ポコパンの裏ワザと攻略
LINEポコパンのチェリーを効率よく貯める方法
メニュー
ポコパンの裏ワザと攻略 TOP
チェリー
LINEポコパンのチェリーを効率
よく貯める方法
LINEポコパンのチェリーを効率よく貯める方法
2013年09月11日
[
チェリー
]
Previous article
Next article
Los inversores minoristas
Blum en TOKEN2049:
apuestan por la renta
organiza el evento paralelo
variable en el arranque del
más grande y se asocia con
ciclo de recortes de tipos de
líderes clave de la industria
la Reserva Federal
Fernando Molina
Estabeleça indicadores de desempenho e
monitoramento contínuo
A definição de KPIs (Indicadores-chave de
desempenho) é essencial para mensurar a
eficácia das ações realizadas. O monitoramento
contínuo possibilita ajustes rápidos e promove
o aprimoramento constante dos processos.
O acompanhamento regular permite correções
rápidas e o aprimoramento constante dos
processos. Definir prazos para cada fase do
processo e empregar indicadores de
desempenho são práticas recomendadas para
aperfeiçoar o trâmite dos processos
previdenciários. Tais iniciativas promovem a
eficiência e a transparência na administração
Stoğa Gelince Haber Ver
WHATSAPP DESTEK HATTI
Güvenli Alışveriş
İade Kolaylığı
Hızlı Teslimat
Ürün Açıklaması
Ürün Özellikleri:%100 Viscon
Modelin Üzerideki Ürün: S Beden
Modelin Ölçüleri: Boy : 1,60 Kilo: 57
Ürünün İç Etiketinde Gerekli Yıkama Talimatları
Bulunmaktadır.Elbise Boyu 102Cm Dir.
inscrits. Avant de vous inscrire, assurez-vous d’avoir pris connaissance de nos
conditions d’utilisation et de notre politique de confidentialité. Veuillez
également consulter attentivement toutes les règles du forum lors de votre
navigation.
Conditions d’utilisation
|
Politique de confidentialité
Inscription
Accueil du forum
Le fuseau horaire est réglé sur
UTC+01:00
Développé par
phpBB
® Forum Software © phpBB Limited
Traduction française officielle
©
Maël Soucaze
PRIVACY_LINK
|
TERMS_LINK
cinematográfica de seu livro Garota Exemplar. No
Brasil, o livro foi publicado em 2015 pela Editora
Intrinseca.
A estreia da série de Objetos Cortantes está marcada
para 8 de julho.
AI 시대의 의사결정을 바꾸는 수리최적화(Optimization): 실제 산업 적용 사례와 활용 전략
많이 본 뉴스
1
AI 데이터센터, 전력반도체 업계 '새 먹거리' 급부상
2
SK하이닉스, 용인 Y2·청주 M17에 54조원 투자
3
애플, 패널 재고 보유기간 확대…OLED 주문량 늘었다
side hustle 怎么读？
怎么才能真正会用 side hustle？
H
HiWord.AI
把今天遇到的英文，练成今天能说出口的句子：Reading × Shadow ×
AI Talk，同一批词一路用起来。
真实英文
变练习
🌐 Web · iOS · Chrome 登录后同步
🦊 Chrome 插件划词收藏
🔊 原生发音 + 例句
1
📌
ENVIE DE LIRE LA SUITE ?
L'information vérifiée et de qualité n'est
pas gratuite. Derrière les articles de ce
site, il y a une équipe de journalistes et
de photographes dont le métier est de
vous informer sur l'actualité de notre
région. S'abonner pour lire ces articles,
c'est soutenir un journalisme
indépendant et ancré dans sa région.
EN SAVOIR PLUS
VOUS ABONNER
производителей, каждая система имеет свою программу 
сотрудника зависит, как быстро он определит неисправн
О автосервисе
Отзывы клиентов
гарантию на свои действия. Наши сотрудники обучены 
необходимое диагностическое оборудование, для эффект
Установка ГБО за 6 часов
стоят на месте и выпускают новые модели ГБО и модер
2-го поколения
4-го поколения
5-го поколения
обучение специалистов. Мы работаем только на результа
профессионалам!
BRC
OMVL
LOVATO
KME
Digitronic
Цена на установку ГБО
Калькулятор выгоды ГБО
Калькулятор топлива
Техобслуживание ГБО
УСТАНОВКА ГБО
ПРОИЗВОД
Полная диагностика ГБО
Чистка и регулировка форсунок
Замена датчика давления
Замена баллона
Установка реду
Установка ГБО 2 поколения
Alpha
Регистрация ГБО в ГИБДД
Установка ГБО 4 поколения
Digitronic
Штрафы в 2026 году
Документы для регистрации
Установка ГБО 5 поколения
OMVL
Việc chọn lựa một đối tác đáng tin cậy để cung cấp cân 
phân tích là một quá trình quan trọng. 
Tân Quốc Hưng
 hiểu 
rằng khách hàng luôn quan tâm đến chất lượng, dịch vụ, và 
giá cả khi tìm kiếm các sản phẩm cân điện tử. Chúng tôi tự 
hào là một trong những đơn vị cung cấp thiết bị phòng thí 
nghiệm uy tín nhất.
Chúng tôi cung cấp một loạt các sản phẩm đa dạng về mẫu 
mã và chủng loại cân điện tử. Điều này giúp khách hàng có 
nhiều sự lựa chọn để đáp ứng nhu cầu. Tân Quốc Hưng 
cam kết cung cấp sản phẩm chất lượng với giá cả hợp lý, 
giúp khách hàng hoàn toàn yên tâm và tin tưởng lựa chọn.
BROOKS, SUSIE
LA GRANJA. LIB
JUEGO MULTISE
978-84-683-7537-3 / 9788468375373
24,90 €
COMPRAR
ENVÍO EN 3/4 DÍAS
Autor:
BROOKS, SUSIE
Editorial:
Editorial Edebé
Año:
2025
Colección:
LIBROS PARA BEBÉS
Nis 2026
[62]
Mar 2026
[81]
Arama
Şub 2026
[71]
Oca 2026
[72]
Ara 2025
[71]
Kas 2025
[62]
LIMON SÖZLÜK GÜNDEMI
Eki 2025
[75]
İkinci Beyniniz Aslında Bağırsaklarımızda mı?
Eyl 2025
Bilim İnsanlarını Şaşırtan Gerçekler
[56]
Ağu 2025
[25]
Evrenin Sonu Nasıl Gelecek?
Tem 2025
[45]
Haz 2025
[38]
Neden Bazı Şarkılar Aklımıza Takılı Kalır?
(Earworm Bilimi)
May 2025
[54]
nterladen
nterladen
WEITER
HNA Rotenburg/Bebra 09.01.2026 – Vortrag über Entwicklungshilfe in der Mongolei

Required work >> Copy out every line of all the entries above, keeping each word, number, and symbol unchanged and in the same order.

Response box >>
ポコパンの裏ワザと攻略
LINEポコパンのチェリーを効率よく貯める方法
メニュー
ポコパンの裏ワザと攻略 TOP
チェリー
LINEポコパンのチェリーを効率
よく貯める方法
LINEポコパンのチェリーを効率よく貯める方法
2013年09月11日
[
チェリー
]
Previous article
Next article
Los inversores minoristas
Blum en TOKEN2049:
apuestan por la renta
organiza el evento paralelo
variable en el arranque del
más grande y se asocia con
ciclo de recortes de tipos de
líderes clave de la industria
la Reserva Federal
Fernando Molina
Estabeleça indicadores de desempenho e
monitoramento contínuo
A definição de KPIs (Indicadores-chave de
desempenho) é essencial para mensurar a
eficácia das ações realizadas. O monitoramento
contínuo possibilita ajustes rápidos e promove
o aprimoramento constante dos processos.
O acompanhamento regular permite correções
rápidas e o aprimoramento constante dos
processos. Definir prazos para cada fase do
processo e empregar indicadores de
desempenho são práticas recomendadas para
aperfeiçoar o trâmite dos processos
previdenciários. Tais iniciativas promovem a
eficiência e a transparência na administração
Stoğa Gelince Haber Ver
WHATSAPP DESTEK HATTI
Güvenli Alışveriş
İade Kolaylığı
Hızlı Teslimat
Ürün Açıklaması
Ürün Özellikleri:%100 Viscon
Modelin Üzerideki Ürün: S Beden
Modelin Ölçüleri: Boy : 1,60 Kilo: 57
Ürünün İç Etiketinde Gerekli Yıkama Talimatları
Bulunmaktadır.Elbise Boyu 102Cm Dir.
inscrits. Avant de vous inscrire, assurez-vous d’avoir pris connaissance de nos
conditions d’utilisation et de notre politique de confidentialité. Veuillez
également consulter attentivement toutes les règles du forum lors de votre
navigation.
Conditions d’utilisation
|
Politique de confidentialité
Inscription
Accueil du forum
Le fuseau horaire est réglé sur
UTC+01:00
Développé par
phpBB
® Forum Software © phpBB Limited
Traduction française officielle
©
Maël Soucaze
PRIVACY_LINK
|
TERMS_LINK
cinematográfica de seu livro Garota Exemplar. No
Brasil, o livro foi publicado em 2015 pela Editora
Intrinseca.
A estreia da série de Objetos Cortantes está marcada
para 8 de julho.
AI 시대의 의사결정을 바꾸는 수리최적화(Optimization): 실제 산업 적용 사례와 활용 전략
많이 본 뉴스
1
AI 데이터센터, 전력반도체 업계 '새 먹거리' 급부상
2
SK하이닉스, 용인 Y2·청주 M17에 54조원 투자
3
애플, 패널 재고 보유기간 확대…OLED 주문량 늘었다
side hustle 怎么读？
怎么才能真正会用 side hustle？
H
HiWord.AI
把今天遇到的英文，练成今天能说出口的句子：Reading × Shadow ×
AI Talk，同一批词一路用起来。
真实英文
变练习
🌐 Web · iOS · Chrome 登录后同步
🦊 Chrome 插件划词收藏
🔊 原生发音 + 例句
1
📌
ENVIE DE LIRE LA SUITE ?
L'information vérifiée et de qualité n'est
pas gratuite. Derrière les articles de ce
site, il y a une équipe de journalistes et
de photographes dont le métier est de
vous informer sur l'actualité de notre
région. S'abonner pour lire ces articles,
c'est soutenir un journalisme
indépendant et ancré dans sa région.
EN SAVOIR PLUS
VOUS ABONNER
производителей, каждая система имеет свою программу 
сотрудника зависит, как быстро он определит неисправн
О автосервисе
Отзывы клиентов
гарантию на свои действия. Наши сотрудники обучены 
необходимое диагностическое оборудование, для эффект
Установка ГБО за 6 часов
стоят на месте и выпускают новые модели ГБО и модер
2-го поколения
4-го поколения
5-го поколения
обучение специалистов. Мы работаем только на результа
профессионалам!
BRC
OMVL
LOVATO
KME
Digitronic
Цена на установку ГБО
Калькулятор выгоды ГБО
Калькулятор топлива
Техобслуживание ГБО
УСТАНОВКА ГБО
ПРОИЗВОД
Полная диагностика ГБО
Чистка и регулировка форсунок
Замена датчика давления
Замена баллона
Установка реду
Установка ГБО 2 поколения
Alpha
Регистрация ГБО в ГИБДД
Установка ГБО 4 поколения
Digitronic
Штрафы в 2026 году
Документы для регистрации
Установка ГБО 5 поколения
OMVL
Việc chọn lựa một đối tác đáng tin cậy để cung cấp cân 
phân tích là một quá trình quan trọng. 
Tân Quốc Hưng
 hiểu 
rằng khách hàng luôn quan tâm đến chất lượng, dịch vụ, và 
giá cả khi tìm kiếm các sản phẩm cân điện tử. Chúng tôi tự 
hào là một trong những đơn vị cung cấp thiết bị phòng thí 
nghiệm uy tín nhất.
Chúng tôi cung cấp một loạt các sản phẩm đa dạng về mẫu 
mã và chủng loại cân điện tử. Điều này giúp khách hàng có 
nhiều sự lựa chọn để đáp ứng nhu cầu. Tân Quốc Hưng 
cam kết cung cấp sản phẩm chất lượng với giá cả hợp lý, 
giúp khách hàng hoàn toàn yên tâm và tin tưởng lựa chọn.
BROOKS, SUSIE
LA GRANJA. LIB
JUEGO MULTISE
978-84-683-7537-3 / 9788468375373
24,90 €
COMPRAR
ENVÍO EN 3/4 DÍAS
Autor:
BROOKS, SUSIE
Editorial:
Editorial Edebé
Año:
2025
Colección:
LIBROS PARA BEBÉS
Nis 2026
[62]
Mar 2026
[81]
Arama
Şub 2026
[71]
Oca 2026
[72]
Ara 2025
[71]
Kas 2025
[62]
LIMON SÖZLÜK GÜNDEMI
Eki 2025
[75]
İkinci Beyniniz Aslında Bağırsaklarımızda mı?
Eyl 2025
Bilim İnsanlarını Şaşırtan Gerçekler
[56]
Ağu 2025
[25]
Evrenin Sonu Nasıl Gelecek?
Tem 2025
[45]
Haz 2025
[38]
Neden Bazı Şarkılar Aklımıza Takılı Kalır?
(Earworm Bilimi)
May 2025
[54]
nterladen
nterladen
WEITER
HNA Rotenburg/Bebra 09.01.2026 – Vortrag über Entwicklungshilfe in der Mongolei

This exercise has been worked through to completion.